Tom thought he'd run out of breath from laughter. Sure, they were getting less and less efficient with homework, but for once, he didn't care. He'd much rather lose and hour of sleep to catch up than not fool around.

"Hey, fucking lady, want more coffee?"

"I'm still very disappointed that you never come with flowers."

He grinned at her. His date joke had turned into an unspoken rule. As long as he didn't show up with flowers, it wasn't a date. No matter how much coffee he got her. And she was drinking that stuff like it was water. Good thing employees actually got a limited number of free drinks per week or they'd have to take their monkey business out on the sidewalk.

But as he got her another latte, Tom found himself staring at the basket of ornamental flowers on the bar. Sure, they were made of plastic, but what would happen if he showed up with flowers one day? It didn't have to be much. Just a lone rose or carnation or dandelion. Dandelions counted as flowers, right?

He shook his head. Stupid Tom is stupid. He'd promised Jimmy he was done with romance and girlfriends and other nonsense like that. He had to focus on school. But as he looked over his shoulder at Angie who was making faces at him, he couldn't suppress a smile. She was cute and harmless. At least for now. She wouldn't become powerful until he let her in. And he wasn't planning to.

The other way around? Hell yeah! So when he got back to the table and slid the drink across to her, he had a plan.

"Okay, mystery girl, twenty questions time."

Angie's smile disappeared and she frowned slightly. He could practically see her closing up again.

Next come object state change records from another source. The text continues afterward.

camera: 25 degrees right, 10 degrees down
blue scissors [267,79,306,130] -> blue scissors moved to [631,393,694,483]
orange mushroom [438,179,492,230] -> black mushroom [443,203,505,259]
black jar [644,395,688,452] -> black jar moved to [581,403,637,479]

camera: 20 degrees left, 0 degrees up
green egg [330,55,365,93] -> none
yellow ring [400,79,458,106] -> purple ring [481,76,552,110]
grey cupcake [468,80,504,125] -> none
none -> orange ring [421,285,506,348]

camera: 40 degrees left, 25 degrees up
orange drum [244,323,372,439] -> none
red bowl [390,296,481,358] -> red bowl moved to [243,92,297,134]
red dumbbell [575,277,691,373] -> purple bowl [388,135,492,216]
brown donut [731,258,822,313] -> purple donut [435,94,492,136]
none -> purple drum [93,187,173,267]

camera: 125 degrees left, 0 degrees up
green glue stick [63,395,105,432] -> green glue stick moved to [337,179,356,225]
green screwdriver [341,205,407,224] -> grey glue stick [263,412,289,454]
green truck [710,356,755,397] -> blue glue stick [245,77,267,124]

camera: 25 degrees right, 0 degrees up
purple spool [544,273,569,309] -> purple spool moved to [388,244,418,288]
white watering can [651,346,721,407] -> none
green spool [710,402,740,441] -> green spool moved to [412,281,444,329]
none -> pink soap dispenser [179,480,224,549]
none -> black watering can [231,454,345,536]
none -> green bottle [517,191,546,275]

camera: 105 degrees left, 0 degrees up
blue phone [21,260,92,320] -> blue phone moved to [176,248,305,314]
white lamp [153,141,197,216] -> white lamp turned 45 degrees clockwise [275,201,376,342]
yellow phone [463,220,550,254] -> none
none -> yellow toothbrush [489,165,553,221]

"Why? We were having fun. Let's not get all serious and deep, okay?"

He squinted at her and he was glad she couldn't see it. She was definitely hiding something and it only made him more curious. But he didn't want that suspicious, serious Angie back. So he had to be careful.

"Who says we're getting all serious and deep? There's not a serious and deep bone in my body. I just want to know inconsequential crap about you."

She raised her eyebrows, but her shoulders relaxed. "Like what?"

"What's your favorite color?"

She thought for a moment. "Green."

Okay, he hadn't expected that. It was his, too. And damn, how sad was it that he actually had a favorite color?

"What color are your eyes?"

He hadn't expected that either. It was something people never asked him. They usually stopped at why he wore sunglasses. Then again, they also bought his photosensitive epilepsy bullshit. Even the teachers bought that one.